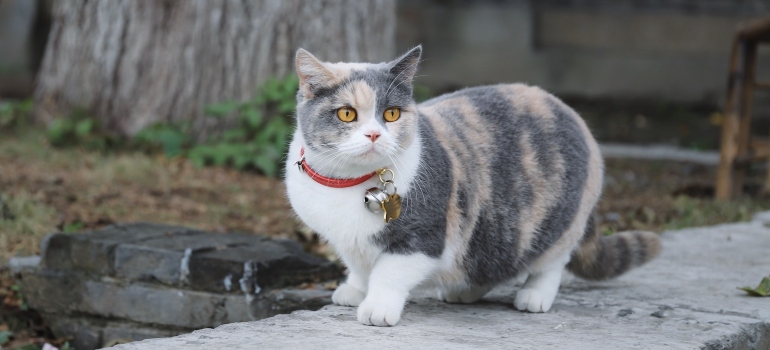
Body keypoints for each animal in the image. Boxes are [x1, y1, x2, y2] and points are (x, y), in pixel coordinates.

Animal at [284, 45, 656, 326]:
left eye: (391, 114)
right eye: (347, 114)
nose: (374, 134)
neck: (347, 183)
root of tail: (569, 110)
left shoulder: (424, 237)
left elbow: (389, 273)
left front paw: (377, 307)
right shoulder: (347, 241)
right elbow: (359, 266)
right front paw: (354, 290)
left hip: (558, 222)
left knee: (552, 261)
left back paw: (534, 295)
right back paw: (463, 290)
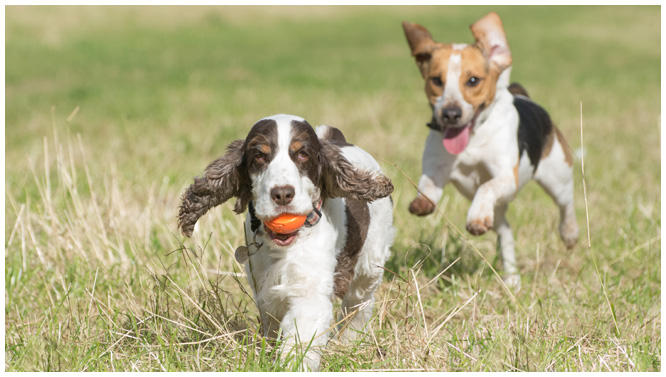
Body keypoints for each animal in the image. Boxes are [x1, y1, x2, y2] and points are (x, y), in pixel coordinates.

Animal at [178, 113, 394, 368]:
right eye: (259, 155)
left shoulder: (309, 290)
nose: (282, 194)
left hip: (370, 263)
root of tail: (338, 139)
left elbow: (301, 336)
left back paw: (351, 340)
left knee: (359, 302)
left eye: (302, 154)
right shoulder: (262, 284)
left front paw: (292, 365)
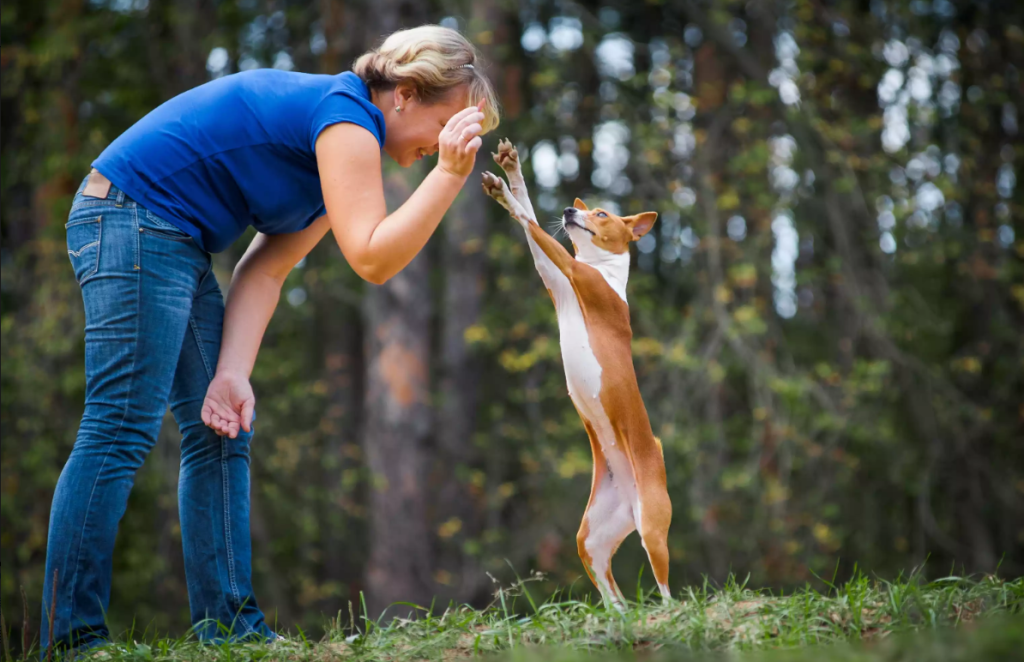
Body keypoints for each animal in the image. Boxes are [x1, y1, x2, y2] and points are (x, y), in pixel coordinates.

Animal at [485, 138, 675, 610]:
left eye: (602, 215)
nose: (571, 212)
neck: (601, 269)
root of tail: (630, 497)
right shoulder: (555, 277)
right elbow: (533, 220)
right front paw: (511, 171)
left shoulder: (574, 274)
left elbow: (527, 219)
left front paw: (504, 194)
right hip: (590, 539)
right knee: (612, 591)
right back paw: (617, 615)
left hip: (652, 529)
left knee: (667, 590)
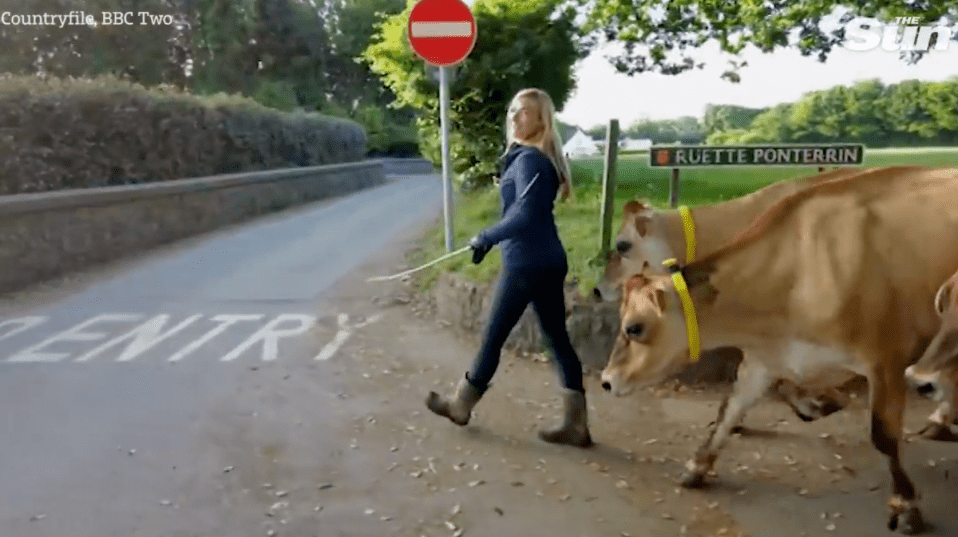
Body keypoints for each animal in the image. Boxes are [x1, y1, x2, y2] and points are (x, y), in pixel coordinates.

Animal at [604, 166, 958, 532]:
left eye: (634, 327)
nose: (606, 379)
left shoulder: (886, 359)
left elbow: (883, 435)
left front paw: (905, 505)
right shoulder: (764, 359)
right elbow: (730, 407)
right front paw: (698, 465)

********************

→ **Task to carry out**
Could you repeat, exactly and with nothing added, the lines from the top of the entries above through the line that holds "right back paw: (463, 290)", leaving out any pictures?

→ **Task result**
Body keypoints for each animal in the image. Boxes are [x1, y1, x2, y2] and points are (x, y), in pixel coordinates.

Animal at [284, 45, 656, 326]:
left eye: (391, 114)
right eye: (347, 114)
nose: (374, 134)
neck: (347, 183)
root of tail: (569, 110)
left shoulder: (424, 237)
left elbow: (389, 273)
left front paw: (377, 307)
right shoulder: (347, 241)
right elbow: (359, 266)
right front paw: (354, 290)
left hip: (558, 222)
left knee: (552, 261)
left back paw: (534, 295)
right back paw: (463, 290)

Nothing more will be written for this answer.